*** Given data

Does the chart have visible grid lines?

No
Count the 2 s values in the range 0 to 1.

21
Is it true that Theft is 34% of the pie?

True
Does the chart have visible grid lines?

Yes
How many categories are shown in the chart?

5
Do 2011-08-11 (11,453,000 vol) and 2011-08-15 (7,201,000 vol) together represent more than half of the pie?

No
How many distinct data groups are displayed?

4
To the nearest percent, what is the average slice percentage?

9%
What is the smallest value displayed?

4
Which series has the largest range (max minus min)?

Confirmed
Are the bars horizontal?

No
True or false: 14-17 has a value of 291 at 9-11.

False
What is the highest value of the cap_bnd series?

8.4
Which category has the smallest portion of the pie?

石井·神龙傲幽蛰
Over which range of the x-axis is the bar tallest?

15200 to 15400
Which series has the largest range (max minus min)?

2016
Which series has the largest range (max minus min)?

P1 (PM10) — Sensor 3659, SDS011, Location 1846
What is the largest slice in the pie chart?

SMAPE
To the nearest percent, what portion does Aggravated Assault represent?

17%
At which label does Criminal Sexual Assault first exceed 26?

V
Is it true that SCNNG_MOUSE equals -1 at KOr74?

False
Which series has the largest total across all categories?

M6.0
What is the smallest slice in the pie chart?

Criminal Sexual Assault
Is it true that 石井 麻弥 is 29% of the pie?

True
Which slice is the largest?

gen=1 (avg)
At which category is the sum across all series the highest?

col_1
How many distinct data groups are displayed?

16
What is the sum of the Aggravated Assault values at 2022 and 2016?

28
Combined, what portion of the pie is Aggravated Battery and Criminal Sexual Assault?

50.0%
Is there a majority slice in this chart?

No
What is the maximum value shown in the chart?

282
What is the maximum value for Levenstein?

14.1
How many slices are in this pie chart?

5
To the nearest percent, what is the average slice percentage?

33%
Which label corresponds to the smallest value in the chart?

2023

******

Your objective: Please write the listing out again, switching every "pie" to "donut" and leaving everything else unchanged.

The answer:
Does the chart have visible grid lines?

No
Count the 2 s values in the range 0 to 1.

21
Is it true that Theft is 34% of the donut?

True
Does the chart have visible grid lines?

Yes
How many categories are shown in the chart?

5
Do 2011-08-11 (11,453,000 vol) and 2011-08-15 (7,201,000 vol) together represent more than half of the donut?

No
How many distinct data groups are displayed?

4
To the nearest percent, what is the average slice percentage?

9%
What is the smallest value displayed?

4
Which series has the largest range (max minus min)?

Confirmed
Are the bars horizontal?

No
True or false: 14-17 has a value of 291 at 9-11.

False
What is the highest value of the cap_bnd series?

8.4
Which category has the smallest portion of the donut?

石井·神龙傲幽蛰
Over which range of the x-axis is the bar tallest?

15200 to 15400
Which series has the largest range (max minus min)?

2016
Which series has the largest range (max minus min)?

P1 (PM10) — Sensor 3659, SDS011, Location 1846
What is the largest slice in the donut chart?

SMAPE
To the nearest percent, what portion does Aggravated Assault represent?

17%
At which label does Criminal Sexual Assault first exceed 26?

V
Is it true that SCNNG_MOUSE equals -1 at KOr74?

False
Which series has the largest total across all categories?

M6.0
What is the smallest slice in the donut chart?

Criminal Sexual Assault
Is it true that 石井 麻弥 is 29% of the donut?

True
Which slice is the largest?

gen=1 (avg)
At which category is the sum across all series the highest?

col_1
How many distinct data groups are displayed?

16
What is the sum of the Aggravated Assault values at 2022 and 2016?

28
Combined, what portion of the donut is Aggravated Battery and Criminal Sexual Assault?

50.0%
Is there a majority slice in this chart?

No
What is the maximum value shown in the chart?

282
What is the maximum value for Levenstein?

14.1
How many slices are in this donut chart?

5
To the nearest percent, what is the average slice percentage?

33%
Which label corresponds to the smallest value in the chart?

2023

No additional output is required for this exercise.